- _Task instructions_
Where the records below have a line with "interactifs", that line is to be copied.

── Records supplied ──

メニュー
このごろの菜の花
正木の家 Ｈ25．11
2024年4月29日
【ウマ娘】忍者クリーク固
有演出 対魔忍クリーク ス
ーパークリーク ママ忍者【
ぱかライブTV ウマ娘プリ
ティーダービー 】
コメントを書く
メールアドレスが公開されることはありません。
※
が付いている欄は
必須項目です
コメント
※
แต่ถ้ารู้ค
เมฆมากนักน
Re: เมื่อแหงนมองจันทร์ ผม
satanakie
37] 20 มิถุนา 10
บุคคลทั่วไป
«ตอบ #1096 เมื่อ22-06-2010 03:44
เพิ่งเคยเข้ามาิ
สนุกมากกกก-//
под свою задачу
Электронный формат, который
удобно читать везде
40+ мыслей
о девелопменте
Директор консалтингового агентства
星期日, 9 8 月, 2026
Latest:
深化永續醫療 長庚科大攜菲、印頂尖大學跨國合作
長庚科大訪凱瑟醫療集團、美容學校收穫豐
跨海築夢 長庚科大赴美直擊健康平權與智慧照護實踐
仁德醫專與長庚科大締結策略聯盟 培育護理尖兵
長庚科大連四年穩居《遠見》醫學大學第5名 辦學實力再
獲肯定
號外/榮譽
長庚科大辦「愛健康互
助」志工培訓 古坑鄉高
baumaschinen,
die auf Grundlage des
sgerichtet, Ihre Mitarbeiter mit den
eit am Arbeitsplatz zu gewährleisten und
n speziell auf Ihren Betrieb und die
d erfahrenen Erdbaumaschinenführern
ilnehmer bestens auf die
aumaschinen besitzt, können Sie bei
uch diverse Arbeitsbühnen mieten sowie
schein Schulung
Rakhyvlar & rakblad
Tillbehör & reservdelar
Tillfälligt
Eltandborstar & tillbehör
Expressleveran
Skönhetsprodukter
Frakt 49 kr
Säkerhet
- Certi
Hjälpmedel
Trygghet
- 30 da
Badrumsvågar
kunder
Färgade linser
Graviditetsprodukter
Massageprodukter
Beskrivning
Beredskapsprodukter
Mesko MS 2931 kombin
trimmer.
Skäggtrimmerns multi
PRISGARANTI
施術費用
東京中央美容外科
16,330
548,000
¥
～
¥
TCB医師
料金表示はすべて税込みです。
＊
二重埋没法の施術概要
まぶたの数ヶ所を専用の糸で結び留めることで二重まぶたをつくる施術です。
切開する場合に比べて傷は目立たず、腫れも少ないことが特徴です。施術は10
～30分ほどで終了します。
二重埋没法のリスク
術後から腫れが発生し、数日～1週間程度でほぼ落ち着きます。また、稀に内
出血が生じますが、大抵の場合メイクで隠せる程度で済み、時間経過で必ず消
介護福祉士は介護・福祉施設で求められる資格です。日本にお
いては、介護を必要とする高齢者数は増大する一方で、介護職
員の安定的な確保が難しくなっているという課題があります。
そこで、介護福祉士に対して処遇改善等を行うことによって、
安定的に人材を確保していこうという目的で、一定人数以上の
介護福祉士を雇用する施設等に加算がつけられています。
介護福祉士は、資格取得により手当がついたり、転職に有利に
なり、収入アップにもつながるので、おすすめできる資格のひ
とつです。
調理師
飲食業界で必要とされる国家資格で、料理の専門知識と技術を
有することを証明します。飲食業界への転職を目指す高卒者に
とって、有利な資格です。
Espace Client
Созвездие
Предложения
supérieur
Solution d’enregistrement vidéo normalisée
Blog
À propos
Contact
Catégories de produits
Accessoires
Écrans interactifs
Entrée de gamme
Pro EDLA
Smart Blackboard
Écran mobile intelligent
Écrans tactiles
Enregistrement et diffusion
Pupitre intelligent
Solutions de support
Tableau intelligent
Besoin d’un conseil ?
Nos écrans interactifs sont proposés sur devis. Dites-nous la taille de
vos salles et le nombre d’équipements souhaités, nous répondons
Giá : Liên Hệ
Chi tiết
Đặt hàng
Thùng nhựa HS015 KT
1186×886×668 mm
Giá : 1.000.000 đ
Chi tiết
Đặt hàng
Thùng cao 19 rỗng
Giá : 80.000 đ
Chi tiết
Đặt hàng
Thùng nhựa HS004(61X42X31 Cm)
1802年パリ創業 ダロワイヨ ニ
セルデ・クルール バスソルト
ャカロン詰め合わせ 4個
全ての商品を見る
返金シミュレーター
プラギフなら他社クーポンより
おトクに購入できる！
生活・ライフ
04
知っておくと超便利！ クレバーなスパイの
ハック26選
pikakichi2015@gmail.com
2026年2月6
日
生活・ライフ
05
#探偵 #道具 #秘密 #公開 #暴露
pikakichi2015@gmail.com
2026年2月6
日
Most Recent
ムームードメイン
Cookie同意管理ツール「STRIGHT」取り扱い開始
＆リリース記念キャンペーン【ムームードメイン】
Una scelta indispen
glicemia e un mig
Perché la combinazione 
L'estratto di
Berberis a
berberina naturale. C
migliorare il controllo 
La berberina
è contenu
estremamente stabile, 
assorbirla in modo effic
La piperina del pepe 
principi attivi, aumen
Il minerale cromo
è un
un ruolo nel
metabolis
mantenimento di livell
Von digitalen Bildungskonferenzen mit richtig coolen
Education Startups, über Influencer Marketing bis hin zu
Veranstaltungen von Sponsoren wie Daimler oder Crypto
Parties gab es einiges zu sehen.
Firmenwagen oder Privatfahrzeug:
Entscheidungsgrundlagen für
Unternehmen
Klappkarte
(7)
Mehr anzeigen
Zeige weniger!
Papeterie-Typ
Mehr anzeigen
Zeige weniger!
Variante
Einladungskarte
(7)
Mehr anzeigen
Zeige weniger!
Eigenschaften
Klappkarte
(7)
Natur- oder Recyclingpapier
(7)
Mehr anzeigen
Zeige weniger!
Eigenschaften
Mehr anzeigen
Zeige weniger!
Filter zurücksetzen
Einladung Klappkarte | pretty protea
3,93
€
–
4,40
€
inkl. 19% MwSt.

───

- _Task response_
Écrans interactifs
Nos écrans interactifs sont proposés sur devis. Dites-nous la taille de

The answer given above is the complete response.